BEGIN
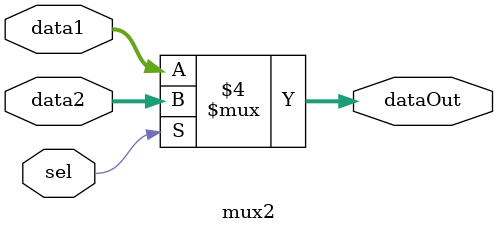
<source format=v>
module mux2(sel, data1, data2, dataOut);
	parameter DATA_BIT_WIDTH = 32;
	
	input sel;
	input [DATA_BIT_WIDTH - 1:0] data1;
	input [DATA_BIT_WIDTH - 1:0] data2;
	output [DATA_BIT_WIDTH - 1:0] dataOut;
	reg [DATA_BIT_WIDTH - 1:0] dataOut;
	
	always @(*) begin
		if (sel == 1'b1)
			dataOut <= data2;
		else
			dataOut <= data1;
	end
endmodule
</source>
END
BEGIN
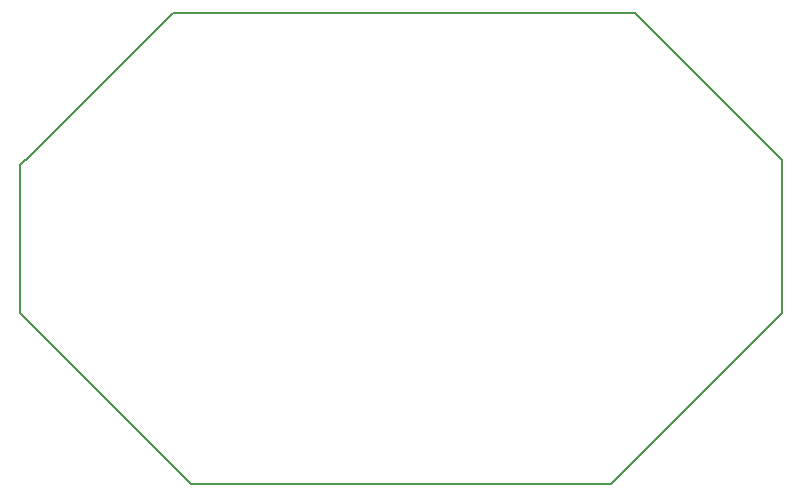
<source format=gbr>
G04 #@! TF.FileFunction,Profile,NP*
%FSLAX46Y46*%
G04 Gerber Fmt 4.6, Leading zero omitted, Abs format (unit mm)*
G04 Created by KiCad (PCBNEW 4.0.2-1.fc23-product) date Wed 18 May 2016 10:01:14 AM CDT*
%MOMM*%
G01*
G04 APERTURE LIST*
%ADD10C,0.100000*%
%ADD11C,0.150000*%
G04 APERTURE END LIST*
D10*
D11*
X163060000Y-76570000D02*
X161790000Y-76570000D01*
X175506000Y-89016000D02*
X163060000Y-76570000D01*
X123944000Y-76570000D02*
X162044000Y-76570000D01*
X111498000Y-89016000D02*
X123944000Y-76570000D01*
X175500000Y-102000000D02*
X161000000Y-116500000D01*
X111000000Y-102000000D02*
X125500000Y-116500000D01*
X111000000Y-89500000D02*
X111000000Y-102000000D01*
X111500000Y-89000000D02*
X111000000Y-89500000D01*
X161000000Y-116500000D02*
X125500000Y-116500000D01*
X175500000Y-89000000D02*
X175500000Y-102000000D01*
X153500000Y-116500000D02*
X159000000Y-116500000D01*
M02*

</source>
END
BEGIN
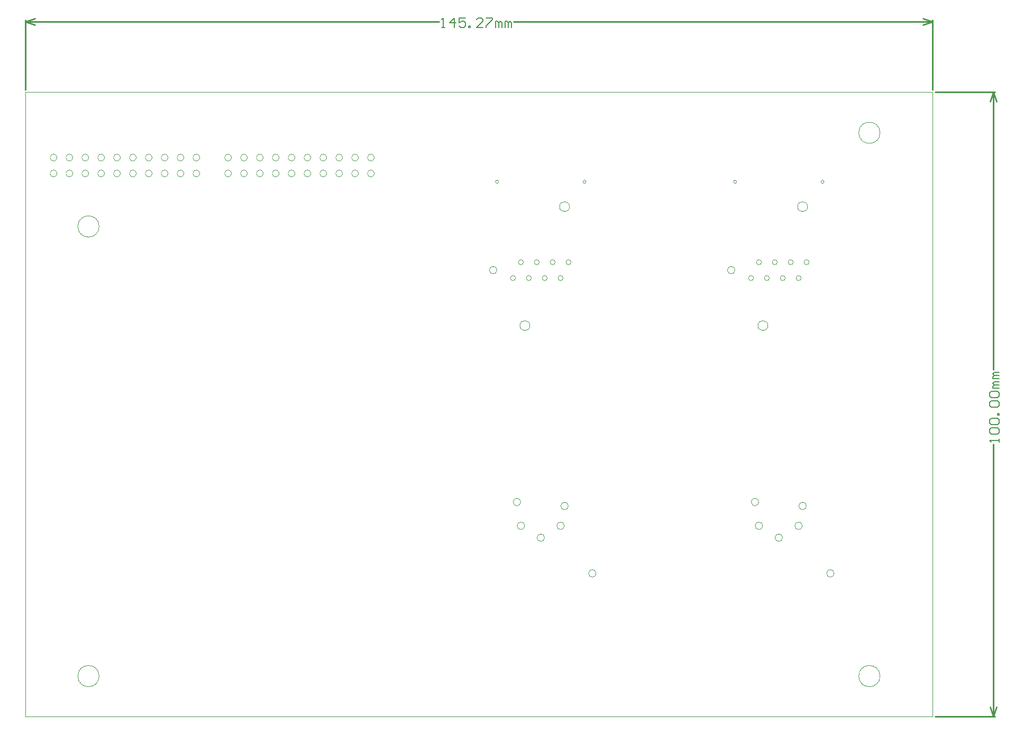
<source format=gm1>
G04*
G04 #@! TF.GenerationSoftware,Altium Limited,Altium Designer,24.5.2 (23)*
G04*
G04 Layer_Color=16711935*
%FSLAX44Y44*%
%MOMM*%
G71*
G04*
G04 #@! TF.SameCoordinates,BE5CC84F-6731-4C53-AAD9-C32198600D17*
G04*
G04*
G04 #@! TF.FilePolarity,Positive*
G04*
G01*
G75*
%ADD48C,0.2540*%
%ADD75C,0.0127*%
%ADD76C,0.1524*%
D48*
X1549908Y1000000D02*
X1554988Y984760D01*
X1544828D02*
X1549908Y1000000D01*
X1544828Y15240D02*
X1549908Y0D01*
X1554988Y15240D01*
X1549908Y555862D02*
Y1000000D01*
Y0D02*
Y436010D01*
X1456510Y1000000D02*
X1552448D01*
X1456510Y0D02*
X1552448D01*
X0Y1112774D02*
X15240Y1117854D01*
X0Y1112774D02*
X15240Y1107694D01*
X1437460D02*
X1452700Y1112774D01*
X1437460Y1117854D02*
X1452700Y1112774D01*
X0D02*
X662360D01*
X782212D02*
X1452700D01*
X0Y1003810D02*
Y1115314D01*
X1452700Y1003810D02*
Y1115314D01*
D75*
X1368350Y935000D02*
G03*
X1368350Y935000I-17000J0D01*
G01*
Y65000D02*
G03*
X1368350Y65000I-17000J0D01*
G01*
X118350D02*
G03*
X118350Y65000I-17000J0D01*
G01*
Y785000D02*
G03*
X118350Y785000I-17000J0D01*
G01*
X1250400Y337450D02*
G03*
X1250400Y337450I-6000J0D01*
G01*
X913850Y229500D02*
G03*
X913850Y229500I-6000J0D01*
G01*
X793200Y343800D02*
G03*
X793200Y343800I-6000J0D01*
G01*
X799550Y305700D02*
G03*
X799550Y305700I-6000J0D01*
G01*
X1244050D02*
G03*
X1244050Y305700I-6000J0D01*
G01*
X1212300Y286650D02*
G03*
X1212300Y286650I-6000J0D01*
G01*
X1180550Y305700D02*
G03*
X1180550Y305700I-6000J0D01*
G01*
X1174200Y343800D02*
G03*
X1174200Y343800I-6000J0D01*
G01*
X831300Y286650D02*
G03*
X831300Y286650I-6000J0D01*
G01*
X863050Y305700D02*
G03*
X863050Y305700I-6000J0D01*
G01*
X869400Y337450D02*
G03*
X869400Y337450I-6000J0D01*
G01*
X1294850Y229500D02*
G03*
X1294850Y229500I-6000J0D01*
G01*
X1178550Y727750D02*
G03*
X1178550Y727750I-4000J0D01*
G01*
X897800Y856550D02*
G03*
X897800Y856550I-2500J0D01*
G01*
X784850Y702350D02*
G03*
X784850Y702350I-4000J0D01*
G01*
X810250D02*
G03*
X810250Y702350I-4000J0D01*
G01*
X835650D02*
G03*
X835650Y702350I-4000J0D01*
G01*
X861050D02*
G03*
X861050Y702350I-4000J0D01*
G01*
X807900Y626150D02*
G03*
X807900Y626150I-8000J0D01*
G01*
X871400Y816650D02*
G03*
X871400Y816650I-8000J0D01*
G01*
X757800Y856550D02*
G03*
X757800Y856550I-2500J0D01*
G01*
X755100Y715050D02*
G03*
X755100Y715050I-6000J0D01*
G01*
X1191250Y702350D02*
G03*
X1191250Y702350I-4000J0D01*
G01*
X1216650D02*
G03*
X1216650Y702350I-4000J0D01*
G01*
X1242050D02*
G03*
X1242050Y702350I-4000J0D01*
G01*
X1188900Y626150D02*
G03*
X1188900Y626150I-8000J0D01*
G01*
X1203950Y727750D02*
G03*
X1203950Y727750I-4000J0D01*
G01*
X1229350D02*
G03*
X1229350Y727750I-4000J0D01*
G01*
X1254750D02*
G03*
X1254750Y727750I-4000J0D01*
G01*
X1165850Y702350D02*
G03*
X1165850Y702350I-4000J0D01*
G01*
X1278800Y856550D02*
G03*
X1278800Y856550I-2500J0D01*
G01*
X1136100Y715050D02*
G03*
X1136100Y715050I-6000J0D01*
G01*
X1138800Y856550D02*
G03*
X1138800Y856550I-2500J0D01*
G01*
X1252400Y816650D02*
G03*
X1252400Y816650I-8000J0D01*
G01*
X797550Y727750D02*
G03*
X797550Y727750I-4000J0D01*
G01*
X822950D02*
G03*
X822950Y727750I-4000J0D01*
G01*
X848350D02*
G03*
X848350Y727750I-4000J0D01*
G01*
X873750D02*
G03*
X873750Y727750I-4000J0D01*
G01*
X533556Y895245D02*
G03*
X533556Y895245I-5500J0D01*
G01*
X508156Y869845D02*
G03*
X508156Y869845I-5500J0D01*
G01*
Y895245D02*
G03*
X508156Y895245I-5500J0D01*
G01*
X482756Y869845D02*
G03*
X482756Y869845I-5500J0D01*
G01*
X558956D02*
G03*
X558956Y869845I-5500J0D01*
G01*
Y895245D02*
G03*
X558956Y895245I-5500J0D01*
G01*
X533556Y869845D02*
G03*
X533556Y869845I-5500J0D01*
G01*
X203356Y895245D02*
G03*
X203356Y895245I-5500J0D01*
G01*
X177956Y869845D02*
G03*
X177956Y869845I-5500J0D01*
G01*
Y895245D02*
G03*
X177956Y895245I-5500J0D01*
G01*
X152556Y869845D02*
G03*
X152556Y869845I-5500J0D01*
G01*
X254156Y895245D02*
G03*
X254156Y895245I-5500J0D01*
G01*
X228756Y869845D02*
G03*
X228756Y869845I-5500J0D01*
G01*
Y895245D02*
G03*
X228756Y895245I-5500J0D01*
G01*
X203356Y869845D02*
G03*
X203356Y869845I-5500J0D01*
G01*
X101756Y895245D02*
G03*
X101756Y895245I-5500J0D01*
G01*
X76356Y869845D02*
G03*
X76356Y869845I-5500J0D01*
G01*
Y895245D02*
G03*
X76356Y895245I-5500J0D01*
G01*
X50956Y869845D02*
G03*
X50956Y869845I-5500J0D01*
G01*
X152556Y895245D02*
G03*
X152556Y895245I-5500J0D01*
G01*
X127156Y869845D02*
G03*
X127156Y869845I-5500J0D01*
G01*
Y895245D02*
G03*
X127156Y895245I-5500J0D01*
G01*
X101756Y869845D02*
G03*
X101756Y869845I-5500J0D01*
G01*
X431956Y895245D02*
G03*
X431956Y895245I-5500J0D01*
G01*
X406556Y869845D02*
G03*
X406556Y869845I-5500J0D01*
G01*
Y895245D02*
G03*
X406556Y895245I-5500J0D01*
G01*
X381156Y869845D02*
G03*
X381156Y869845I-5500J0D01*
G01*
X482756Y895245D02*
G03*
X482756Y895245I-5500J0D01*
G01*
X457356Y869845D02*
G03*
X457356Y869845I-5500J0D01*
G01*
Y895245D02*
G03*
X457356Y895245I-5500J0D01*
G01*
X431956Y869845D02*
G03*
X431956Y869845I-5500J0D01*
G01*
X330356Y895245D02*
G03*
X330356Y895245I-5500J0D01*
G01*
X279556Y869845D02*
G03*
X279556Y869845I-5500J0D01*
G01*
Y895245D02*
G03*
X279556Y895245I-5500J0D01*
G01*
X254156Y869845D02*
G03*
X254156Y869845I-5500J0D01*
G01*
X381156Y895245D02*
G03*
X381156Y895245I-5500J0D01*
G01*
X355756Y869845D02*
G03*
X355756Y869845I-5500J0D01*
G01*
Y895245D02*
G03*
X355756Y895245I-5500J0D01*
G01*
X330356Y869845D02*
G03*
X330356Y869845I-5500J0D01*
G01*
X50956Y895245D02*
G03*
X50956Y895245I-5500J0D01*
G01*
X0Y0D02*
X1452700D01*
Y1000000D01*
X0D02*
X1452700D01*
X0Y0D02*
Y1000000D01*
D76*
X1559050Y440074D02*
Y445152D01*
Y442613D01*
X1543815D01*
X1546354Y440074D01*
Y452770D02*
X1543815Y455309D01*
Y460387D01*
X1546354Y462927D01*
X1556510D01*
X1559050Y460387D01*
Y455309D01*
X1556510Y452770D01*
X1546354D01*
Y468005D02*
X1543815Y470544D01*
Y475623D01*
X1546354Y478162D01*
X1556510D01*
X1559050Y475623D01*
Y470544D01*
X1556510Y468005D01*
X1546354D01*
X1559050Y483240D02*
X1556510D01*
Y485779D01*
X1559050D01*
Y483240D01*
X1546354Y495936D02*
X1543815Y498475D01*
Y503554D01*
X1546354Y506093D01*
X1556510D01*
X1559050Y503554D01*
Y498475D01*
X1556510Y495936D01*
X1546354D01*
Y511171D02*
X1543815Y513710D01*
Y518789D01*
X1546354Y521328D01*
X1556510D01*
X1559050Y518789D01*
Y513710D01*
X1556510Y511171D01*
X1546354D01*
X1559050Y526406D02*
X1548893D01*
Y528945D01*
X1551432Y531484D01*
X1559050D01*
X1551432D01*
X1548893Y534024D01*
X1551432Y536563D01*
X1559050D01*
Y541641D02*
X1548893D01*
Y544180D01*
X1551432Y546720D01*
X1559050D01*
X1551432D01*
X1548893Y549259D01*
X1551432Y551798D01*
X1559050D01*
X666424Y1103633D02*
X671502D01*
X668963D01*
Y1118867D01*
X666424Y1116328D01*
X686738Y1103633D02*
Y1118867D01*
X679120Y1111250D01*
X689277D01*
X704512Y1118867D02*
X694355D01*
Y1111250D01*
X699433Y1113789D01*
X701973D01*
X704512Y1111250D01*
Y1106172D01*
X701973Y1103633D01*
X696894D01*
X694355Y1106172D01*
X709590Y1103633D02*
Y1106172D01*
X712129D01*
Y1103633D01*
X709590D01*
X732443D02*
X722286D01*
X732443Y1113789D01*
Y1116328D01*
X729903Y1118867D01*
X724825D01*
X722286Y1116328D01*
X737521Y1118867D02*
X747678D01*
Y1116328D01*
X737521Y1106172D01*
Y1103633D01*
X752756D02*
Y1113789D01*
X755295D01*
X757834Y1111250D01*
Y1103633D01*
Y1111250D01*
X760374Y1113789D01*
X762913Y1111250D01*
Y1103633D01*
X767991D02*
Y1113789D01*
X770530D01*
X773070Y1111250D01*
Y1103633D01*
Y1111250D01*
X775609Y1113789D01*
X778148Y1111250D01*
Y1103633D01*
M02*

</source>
END
TASK TO COMPLETE » Say the number of lines above that include "LIST", and only that.

YOUR SOLUTION » 2